◆ **EXCERPT TO READ**:
The potential costs of relying on the Internet and access-equals-delivery

At the same time, we heard that requiring operators to post documents on their websites would be time-consuming and expensive. Some were concerned that the industry will have to maintain two channels of disclosure (paper and electronic) and that the costs will be passed onto investors.

It was also pointed out to us that consumers will need to print their own documents.

Benefits of a fund family approach

The insurance industry feels its recommended "contract plus all funds" approach for the foundation document and summary document offers the potential for meaningful cost savings.

Costs of a per fund approach

Any cost savings could disappear, according to respondents, if the foundation document and fund summary document are prepared on an individual fund basis. In fact, that could actually lead to an increase in costs. The costs will be due to:

    • the duplication of providing the feature information (guarantees, etc.) in each foundation document, and in all the fund summary documents.

    • maintenance and refiling where an amendment is made to the product.

    • liability to the insurer if advisors do not provide disclosure of the consumers' full contractual rights to the consumer.{11}

The benefits of evergreen documents

The letters informed us that evergreen documents will reduce legal and regulatory filing fees.

Costs to intermediaries

We were told that intermediaries could face a new cost due to increased workload and legal exposure

Loss of identity for segregated funds

One insurance industry letter told us there is a risk that the segregated fund industry will lose the ability to highlight the differences between segregated funds and mutual funds.

The costs of transition

We were reminded that the mutual fund industry completely modified its disclosure documents in order to comply with the requirements of NI 81-101. It will be a burden to the industry to require yet another document to be produced and provided to investors when so much effort has already been put into development and filing of the simplified prospectus.

Other industry participants recognized the transition costs should be reduced substantially by some of the cost saving features of the proposals.

Joint Forum response

These comments will be considered by the OSC Chief Economist as he completes his cost-benefit analysis.


Appendix 1: List of Respondents




ADP Investor Communications

Provider of investment communications services


Advocis. The Financial Advisors Association of Canada.

The trade association for 17,000 financial advisors who are licensed to sell life and health insurance, mutual funds and other securities.


Association of Canadian Pension Management (ACPM)

The national trade association for public and private sector pension plan sponsors and the professional advisory firms they retain. Its membership represents 80% of Canadian pension fund assets.


Canadian Shareowners Association

Investment club


Benoit Chenette

Individual consumer


The Canadian Life and Health Insurance Association (CLHIA)

The trade association for the North American life and health insurance industry. Its membership represents virtually all of the segregated fund business in Canada.

◆ **JOB ITEM A**: In the comment summary, restate the paragraph beginning "We were reminded that the mutual fund industry" in one or two shorter sentences that keep its main facts.
◆ **JOB ITEM B**: Reproduce the comment summary's text word for word, starting at "Benefits of a" and ending at "to the product.".
◆ **JOB ITEM C**: According to the comment summary, what share of Canadian pension fund assets does the Association of Canadian Pension Management's membership represent?

◆ **INPUT DATA**:
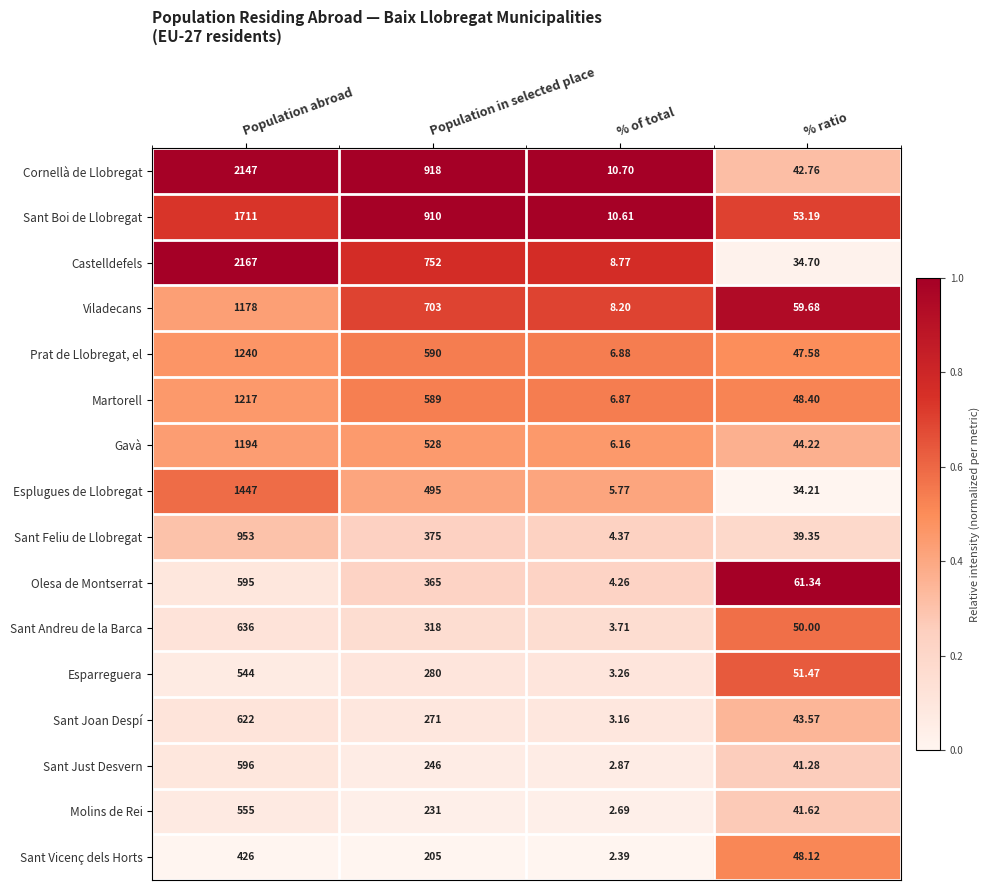

List the labels in order of Sant Feliu de Llobregat value, smallest first.

% of total, % ratio, Population in selected place, Population abroad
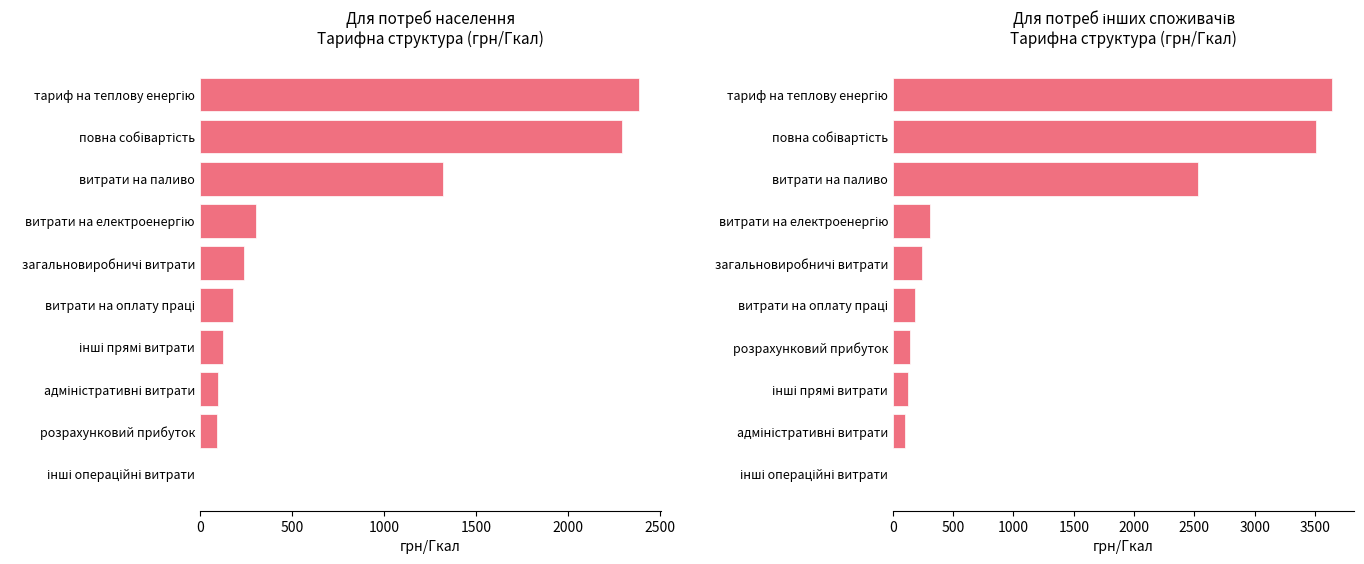

Are the bars grouped side by side (vs. stacked)?

Yes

◆ **YOUR RESPONSE A**: The mutual fund industry already fully revised its disclosure documents to meet NI 81-101. Requiring yet another document after so much work on developing and filing the simplified prospectus would burden the industry.

◆ **YOUR RESPONSE B**:
Benefits of a fund family approach

The insurance industry feels its recommended "contract plus all funds" approach for the foundation document and summary document offers the potential for meaningful cost savings.

Costs of a per fund approach

Any cost savings could disappear, according to respondents, if the foundation document and fund summary document are prepared on an individual fund basis. In fact, that could actually lead to an increase in costs. The costs will be due to:

    • the duplication of providing the feature information (guarantees, etc.) in each foundation document, and in all the fund summary documents.

    • maintenance and refiling where an amendment is made to the product.

◆ **YOUR RESPONSE C**: 80%